Écrit le 19/09/2007 - Classé dans Le mot du résident - Commentaires fermés

Un projet de recherche, une résidence de création.

Au cours de cette rencontre avec la préhistoire de l’humanité, notre préhistoire, je me questionne sur la notion de pulsion plastique, de pulsion dessinée, sculptée, agie. Je m’approprie des symboles ou je joue avec, comme on joue avec des objets, sans vraiment d’autre but que celui de jouer, et accomplir, bien sûr, le jeu dans une/des forme(s).

Les hommes de la préhistoire retranscrivent, mettent en forme leur rapport au monde à travers le dessin, l’inscription sur la paroi d’une part de leur imaginaire, pas la totalité sans doute, mais une part.

La représentation que l’on (se) fait du monde passe par des symboles, des images individuelles et collectives (une identité qui se constitue par strates et par projections).

Je commence à me demander (« se demander », c’est l’objet pour moi de ce temps de résidence de recherche) à quoi pourrait bien correspondre l’idée d’une pré-histoire du sujet (sa propre primitivité). C’est un postulat de base, une piste de réflexion, à laquelle je tente de donner forme(s).

Il faut dire que j’aborde cette idée de pré-histoire dans le sens de ce qui ne se dit, ne se parle pas (de manière directe et orale) mais s’élabore sous forme d’images, de symboles plus ou moins conscients. Une sorte de matière mentale individuelle donnée à voir de manière brut(al)e.

Cette recherche mène, là , à plusieurs objets plastiques qui fonctionnent distinctement, à plusieurs niveaux, comme se structure l’inconscient, parfois de manière non-liée.

Alors ces éléments peuvent n’avoir aucun rapport direct (en ont-ils ?) mais certaines notions découvertes (en relation à la préhistoire) les parcourent, les traversent :

Le rituel (contemporain) traduit en performance singulière, l’acte, l’impulsion, la projection dans une/des image(s) d’une partie de la pensée.

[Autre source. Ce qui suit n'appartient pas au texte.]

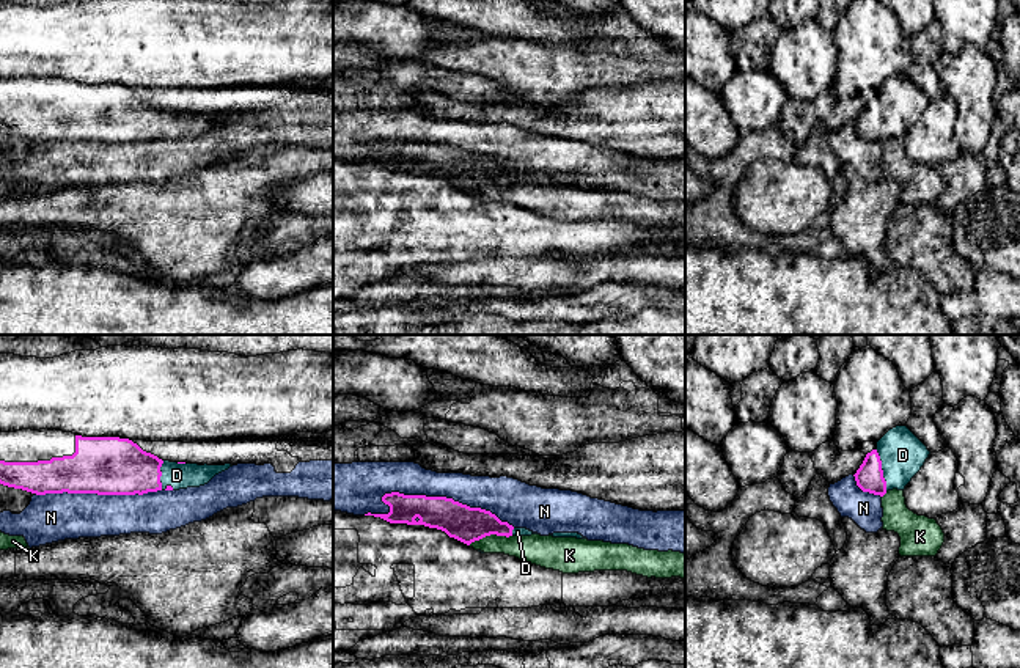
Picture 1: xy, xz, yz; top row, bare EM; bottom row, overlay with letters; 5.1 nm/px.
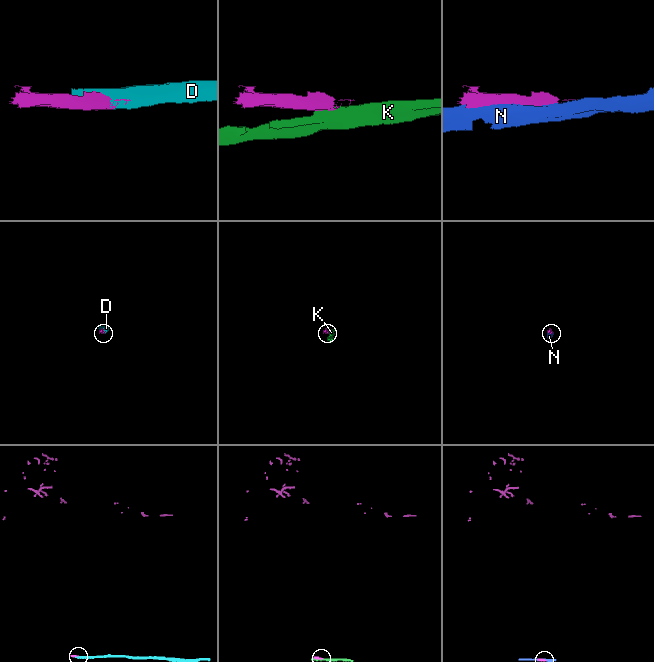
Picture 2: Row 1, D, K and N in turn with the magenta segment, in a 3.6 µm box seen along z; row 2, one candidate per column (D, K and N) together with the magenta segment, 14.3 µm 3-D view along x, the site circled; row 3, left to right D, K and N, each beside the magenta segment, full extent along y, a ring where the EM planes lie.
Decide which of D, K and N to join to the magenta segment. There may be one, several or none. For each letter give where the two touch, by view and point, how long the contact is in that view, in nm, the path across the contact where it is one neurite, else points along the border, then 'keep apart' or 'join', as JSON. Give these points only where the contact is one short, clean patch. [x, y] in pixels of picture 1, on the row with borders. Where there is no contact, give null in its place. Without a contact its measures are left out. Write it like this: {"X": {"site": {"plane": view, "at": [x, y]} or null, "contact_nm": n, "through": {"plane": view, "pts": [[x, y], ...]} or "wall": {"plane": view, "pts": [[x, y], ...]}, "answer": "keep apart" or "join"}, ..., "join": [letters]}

Une forme d’inconscience ou de subconscience « actée » (je ne sais pas trop à quel niveau de mon psychisme cela se situe). Un rapport à soi par « ce qui vien », « ce qui surgit ».

Bien sûr, les images (formes) produites peuvent être comprises, analysées depuis l’extérieur, elle se rapportent a quelques symboles (ou archétypes) délimités (le phallus).

Ceci dit, « par » moi, cela vient de l’intérieur, l’intérieur du crâne, celui de la paume, celui du corps.

Ingurgiter, régurgiter. Assimiler.

Je ne peux que montrer « ce » phallus. « ces » images mentales, ces « réalités » comme des choses qui m’appartiennent et convoquent l’autre.

Et faire un rapprochement, puisque le cœur m’en dit, entre la salle rouge badigeonnée de la grotte du Mas d’Azil et le white-cube muséographique, ce fameux white-cube, espace de projections en tous genre s’il en est, qui enserre le 20 ème siècle dans un écrin lisse et stable, blanc et artificiel.